##### Records to process #####
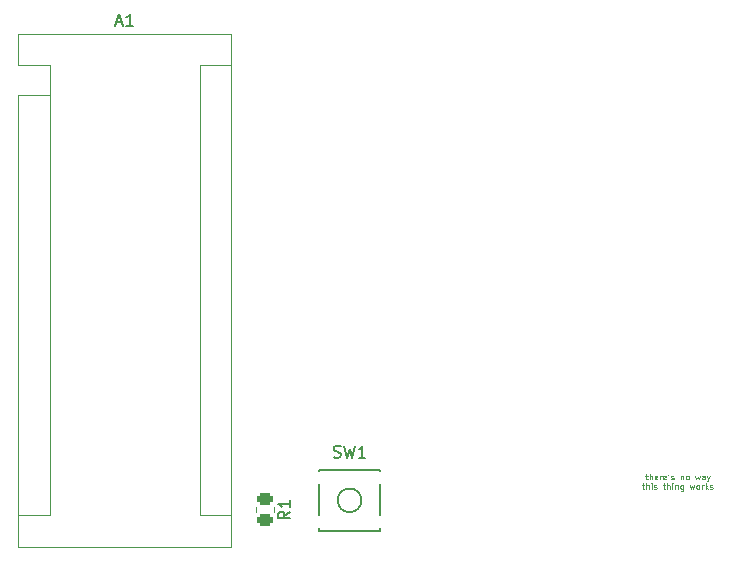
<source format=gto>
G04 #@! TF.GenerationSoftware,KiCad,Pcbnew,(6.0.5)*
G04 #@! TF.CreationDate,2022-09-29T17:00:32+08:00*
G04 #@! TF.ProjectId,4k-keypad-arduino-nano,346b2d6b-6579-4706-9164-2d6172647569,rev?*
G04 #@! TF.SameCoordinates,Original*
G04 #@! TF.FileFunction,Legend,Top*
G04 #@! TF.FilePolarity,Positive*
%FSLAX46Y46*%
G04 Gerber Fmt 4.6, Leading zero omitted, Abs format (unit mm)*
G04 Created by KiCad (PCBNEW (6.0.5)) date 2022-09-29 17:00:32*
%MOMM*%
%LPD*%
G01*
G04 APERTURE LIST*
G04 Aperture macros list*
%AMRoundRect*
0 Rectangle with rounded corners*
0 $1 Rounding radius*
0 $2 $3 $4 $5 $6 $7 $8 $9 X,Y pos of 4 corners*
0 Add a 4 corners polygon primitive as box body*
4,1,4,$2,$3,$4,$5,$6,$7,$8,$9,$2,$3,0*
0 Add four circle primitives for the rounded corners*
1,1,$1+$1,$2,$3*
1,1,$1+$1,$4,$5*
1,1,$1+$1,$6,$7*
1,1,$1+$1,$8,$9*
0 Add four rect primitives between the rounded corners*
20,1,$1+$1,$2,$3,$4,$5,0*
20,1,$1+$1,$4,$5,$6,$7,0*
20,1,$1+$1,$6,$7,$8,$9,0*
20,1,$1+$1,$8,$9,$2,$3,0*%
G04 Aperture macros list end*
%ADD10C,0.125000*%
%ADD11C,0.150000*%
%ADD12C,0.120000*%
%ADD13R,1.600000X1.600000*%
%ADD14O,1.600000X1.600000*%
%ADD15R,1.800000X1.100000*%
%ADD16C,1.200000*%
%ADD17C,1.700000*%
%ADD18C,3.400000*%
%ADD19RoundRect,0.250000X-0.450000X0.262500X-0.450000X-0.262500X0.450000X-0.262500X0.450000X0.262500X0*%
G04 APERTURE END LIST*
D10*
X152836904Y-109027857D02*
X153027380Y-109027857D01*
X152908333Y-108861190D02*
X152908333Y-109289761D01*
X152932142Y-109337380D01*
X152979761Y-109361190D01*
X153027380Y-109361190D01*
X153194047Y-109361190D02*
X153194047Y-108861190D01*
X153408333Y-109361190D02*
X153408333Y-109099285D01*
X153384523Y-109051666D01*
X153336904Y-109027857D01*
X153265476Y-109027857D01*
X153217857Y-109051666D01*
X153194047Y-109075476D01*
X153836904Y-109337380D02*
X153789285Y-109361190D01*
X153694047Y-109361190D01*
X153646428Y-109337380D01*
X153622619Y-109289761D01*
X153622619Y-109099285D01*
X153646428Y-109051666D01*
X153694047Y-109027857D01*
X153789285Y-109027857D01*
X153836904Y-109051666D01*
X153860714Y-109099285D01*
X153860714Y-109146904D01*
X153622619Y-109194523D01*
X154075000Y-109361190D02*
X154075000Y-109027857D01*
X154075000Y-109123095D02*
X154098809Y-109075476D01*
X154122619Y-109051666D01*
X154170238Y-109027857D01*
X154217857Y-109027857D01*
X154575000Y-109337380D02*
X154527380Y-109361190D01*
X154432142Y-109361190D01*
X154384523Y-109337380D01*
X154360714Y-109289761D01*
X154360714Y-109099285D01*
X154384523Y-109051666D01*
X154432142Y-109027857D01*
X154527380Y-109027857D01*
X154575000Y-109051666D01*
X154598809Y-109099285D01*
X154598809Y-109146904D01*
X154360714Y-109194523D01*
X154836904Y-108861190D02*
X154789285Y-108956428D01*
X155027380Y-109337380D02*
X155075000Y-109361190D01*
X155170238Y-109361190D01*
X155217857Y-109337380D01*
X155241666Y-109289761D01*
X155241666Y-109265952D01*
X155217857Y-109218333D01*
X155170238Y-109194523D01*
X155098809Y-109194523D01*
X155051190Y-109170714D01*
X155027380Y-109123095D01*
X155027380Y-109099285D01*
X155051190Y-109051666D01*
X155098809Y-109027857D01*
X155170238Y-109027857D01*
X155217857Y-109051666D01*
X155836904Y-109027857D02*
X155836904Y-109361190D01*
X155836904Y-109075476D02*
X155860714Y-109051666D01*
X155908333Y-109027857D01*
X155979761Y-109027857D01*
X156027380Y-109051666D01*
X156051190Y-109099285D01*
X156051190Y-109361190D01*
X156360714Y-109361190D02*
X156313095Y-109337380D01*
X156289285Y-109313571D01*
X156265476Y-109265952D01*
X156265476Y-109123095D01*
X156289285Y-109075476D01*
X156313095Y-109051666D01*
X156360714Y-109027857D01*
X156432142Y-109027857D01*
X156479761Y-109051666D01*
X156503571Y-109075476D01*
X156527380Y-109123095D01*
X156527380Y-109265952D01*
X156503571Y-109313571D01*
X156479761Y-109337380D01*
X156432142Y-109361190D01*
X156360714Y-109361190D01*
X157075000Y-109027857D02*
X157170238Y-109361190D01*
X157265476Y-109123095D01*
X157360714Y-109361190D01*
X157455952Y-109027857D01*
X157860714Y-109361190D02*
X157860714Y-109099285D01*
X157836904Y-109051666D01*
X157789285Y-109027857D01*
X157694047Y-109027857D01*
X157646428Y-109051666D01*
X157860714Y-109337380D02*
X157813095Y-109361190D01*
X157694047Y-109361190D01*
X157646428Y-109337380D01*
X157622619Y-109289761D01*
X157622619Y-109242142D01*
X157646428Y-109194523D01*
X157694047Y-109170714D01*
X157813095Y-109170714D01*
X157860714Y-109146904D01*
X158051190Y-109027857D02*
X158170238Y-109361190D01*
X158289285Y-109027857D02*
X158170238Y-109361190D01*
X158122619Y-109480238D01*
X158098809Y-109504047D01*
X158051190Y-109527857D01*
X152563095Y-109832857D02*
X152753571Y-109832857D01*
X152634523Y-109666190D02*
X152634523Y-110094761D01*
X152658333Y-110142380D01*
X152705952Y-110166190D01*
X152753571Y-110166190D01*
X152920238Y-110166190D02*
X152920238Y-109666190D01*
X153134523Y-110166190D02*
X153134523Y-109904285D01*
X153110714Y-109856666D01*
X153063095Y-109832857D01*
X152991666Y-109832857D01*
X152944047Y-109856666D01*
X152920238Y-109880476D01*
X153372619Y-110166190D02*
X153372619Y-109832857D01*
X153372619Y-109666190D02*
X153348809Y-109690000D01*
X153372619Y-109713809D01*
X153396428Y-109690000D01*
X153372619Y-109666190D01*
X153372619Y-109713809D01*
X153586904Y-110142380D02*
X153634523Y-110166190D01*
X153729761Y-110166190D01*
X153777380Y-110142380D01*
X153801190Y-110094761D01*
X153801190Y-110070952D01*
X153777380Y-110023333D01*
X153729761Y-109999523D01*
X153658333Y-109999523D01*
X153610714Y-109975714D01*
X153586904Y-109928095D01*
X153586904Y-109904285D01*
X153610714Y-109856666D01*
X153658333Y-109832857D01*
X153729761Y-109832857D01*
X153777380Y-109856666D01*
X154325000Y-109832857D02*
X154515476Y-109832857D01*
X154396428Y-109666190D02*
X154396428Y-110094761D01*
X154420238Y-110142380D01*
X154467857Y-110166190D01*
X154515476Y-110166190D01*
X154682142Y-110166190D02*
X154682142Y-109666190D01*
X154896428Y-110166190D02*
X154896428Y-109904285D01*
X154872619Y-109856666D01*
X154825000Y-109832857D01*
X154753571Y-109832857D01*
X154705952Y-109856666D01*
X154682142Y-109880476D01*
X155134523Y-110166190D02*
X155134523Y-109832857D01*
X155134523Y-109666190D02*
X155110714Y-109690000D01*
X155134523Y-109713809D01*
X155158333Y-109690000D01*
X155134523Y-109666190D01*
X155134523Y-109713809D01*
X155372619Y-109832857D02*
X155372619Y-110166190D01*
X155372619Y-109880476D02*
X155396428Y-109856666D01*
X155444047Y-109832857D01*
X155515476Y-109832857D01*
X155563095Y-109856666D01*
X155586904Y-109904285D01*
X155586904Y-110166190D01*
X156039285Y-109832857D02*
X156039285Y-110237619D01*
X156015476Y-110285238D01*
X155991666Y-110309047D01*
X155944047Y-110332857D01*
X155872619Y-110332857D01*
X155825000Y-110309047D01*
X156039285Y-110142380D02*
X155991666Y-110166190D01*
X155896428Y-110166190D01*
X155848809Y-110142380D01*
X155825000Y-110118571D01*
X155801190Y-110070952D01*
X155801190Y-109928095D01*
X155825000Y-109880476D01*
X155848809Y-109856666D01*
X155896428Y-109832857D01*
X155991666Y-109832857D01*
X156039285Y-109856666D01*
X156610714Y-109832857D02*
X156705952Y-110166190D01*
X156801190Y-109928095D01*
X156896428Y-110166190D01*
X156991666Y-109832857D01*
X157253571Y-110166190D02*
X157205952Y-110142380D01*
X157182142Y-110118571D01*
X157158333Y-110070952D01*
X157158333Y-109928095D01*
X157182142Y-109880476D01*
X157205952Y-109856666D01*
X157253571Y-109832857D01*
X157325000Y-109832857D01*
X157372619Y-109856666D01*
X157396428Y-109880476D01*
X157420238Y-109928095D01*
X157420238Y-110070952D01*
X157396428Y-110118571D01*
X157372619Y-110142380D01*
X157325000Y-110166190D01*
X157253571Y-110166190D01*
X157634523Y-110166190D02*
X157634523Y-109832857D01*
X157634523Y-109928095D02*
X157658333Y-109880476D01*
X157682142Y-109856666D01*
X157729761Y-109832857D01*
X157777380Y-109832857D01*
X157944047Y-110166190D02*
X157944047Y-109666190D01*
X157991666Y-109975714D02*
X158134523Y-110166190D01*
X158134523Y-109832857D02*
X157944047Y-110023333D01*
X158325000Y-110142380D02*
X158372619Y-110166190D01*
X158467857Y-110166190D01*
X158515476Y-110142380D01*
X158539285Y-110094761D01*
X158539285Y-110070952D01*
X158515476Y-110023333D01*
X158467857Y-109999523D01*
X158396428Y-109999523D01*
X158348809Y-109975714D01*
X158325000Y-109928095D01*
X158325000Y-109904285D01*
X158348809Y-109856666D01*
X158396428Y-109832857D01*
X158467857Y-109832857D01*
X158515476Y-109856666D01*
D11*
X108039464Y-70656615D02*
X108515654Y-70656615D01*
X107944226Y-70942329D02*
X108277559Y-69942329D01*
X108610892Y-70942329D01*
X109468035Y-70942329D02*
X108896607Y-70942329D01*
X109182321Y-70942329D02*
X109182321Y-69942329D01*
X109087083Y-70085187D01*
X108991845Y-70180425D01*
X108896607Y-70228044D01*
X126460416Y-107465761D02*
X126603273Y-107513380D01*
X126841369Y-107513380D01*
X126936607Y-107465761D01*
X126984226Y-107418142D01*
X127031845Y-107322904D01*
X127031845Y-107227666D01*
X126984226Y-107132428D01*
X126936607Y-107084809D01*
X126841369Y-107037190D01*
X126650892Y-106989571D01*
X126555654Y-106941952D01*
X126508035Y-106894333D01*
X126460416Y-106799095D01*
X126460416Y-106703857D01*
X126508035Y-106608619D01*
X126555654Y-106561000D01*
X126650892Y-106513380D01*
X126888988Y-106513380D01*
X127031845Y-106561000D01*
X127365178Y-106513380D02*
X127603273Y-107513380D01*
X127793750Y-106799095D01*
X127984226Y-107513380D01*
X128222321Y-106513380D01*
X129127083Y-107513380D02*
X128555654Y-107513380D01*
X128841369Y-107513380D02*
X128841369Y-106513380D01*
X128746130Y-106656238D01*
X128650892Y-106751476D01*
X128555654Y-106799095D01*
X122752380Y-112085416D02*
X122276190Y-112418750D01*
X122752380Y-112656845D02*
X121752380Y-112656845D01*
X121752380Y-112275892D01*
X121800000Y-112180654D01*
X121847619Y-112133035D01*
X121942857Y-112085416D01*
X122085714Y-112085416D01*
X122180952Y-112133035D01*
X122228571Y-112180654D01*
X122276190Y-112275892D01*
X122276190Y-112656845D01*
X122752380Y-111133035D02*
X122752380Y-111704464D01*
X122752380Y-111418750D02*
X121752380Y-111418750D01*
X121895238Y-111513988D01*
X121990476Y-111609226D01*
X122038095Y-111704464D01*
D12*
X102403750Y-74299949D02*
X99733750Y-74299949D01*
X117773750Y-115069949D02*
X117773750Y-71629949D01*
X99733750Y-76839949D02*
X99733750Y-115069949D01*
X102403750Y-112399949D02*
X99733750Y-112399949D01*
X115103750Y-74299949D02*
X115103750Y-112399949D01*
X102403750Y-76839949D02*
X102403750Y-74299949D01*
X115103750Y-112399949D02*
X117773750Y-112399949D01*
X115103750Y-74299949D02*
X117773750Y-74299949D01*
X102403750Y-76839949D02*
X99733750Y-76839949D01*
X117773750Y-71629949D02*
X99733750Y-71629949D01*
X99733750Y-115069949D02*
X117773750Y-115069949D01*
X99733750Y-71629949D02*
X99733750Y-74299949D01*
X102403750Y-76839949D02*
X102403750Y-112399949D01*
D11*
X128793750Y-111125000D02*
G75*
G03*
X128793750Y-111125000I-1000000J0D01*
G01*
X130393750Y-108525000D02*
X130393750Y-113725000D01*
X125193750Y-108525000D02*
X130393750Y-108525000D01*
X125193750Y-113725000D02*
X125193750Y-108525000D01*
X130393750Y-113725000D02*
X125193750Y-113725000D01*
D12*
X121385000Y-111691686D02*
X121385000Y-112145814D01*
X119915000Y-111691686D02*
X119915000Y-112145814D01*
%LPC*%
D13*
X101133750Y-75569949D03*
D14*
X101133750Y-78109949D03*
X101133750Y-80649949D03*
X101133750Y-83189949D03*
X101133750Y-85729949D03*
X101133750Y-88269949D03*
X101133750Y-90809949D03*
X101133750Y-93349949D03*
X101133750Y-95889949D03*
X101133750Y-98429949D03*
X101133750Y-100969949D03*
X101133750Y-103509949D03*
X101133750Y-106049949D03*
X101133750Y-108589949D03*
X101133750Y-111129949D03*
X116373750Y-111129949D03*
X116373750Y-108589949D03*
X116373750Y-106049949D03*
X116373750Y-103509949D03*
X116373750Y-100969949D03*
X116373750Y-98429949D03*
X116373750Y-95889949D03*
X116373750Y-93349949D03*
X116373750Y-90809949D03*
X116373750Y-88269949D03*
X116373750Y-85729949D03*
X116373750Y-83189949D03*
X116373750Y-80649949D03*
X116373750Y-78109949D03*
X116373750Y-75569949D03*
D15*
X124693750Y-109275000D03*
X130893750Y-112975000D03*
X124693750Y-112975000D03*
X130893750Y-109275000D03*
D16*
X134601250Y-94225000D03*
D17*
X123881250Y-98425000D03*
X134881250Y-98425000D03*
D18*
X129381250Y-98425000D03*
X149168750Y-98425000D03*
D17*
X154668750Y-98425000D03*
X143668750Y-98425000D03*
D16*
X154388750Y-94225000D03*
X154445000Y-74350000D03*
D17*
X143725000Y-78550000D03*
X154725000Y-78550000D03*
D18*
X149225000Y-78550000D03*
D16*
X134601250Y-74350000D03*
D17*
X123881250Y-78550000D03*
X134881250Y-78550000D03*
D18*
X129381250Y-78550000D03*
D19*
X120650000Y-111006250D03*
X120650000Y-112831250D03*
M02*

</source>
#####
##### Records to process #####
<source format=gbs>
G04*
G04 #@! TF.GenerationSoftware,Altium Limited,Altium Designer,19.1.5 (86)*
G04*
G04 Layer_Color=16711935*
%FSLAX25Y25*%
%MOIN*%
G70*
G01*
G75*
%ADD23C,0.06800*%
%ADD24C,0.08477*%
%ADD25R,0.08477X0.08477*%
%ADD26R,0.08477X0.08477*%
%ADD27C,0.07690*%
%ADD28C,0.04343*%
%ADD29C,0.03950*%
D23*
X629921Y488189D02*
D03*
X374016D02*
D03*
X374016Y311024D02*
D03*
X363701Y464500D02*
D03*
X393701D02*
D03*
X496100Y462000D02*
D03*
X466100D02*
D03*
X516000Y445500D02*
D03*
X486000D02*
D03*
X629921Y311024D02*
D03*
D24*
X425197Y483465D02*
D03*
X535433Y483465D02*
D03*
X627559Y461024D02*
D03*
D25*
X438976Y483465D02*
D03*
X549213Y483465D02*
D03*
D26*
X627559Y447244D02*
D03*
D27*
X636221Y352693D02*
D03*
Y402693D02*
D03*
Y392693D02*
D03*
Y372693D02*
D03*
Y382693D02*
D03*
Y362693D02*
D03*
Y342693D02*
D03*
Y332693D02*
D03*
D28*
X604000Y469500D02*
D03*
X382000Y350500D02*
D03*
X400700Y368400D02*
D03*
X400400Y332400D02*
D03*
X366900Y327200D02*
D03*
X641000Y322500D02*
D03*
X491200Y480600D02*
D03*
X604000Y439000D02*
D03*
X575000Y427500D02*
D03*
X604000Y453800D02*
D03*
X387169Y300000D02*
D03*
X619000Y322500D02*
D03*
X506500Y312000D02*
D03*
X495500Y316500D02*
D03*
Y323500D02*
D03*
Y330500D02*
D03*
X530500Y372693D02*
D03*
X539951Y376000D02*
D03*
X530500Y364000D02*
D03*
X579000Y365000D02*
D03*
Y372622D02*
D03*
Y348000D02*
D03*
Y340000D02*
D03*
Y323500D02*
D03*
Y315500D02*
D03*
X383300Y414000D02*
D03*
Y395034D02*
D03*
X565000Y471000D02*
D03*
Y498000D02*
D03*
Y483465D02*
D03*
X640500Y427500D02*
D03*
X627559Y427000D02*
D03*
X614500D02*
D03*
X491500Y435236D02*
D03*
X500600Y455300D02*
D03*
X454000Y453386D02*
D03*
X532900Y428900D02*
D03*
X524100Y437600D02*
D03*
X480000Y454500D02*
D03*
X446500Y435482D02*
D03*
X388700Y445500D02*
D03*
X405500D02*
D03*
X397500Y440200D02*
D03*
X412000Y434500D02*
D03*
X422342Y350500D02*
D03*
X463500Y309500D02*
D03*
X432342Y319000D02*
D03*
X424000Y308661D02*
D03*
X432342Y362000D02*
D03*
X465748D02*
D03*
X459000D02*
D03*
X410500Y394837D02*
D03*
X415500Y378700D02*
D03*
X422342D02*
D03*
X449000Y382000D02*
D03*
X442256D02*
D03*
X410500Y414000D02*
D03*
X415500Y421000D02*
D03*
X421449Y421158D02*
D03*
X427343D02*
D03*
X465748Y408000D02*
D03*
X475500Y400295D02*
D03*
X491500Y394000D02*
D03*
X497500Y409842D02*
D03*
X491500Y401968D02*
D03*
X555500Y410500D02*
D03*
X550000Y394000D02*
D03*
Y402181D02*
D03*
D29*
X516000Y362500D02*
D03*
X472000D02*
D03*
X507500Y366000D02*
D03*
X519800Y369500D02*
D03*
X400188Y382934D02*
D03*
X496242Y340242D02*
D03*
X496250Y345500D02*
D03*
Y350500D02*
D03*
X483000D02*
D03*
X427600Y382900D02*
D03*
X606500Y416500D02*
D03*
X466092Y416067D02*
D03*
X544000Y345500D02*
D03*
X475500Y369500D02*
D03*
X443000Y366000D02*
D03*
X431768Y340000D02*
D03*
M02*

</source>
#####
What you need to do: Could you restate, word for word, the lines above from the one with "<source format=gto>" to the one with "G04 #@! TF.FileFunction,Legend,Top*", both included?

Solution to the problem:
<source format=gto>
G04 #@! TF.GenerationSoftware,KiCad,Pcbnew,(6.0.5)*
G04 #@! TF.CreationDate,2022-09-29T17:00:32+08:00*
G04 #@! TF.ProjectId,4k-keypad-arduino-nano,346b2d6b-6579-4706-9164-2d6172647569,rev?*
G04 #@! TF.SameCoordinates,Original*
G04 #@! TF.FileFunction,Legend,Top*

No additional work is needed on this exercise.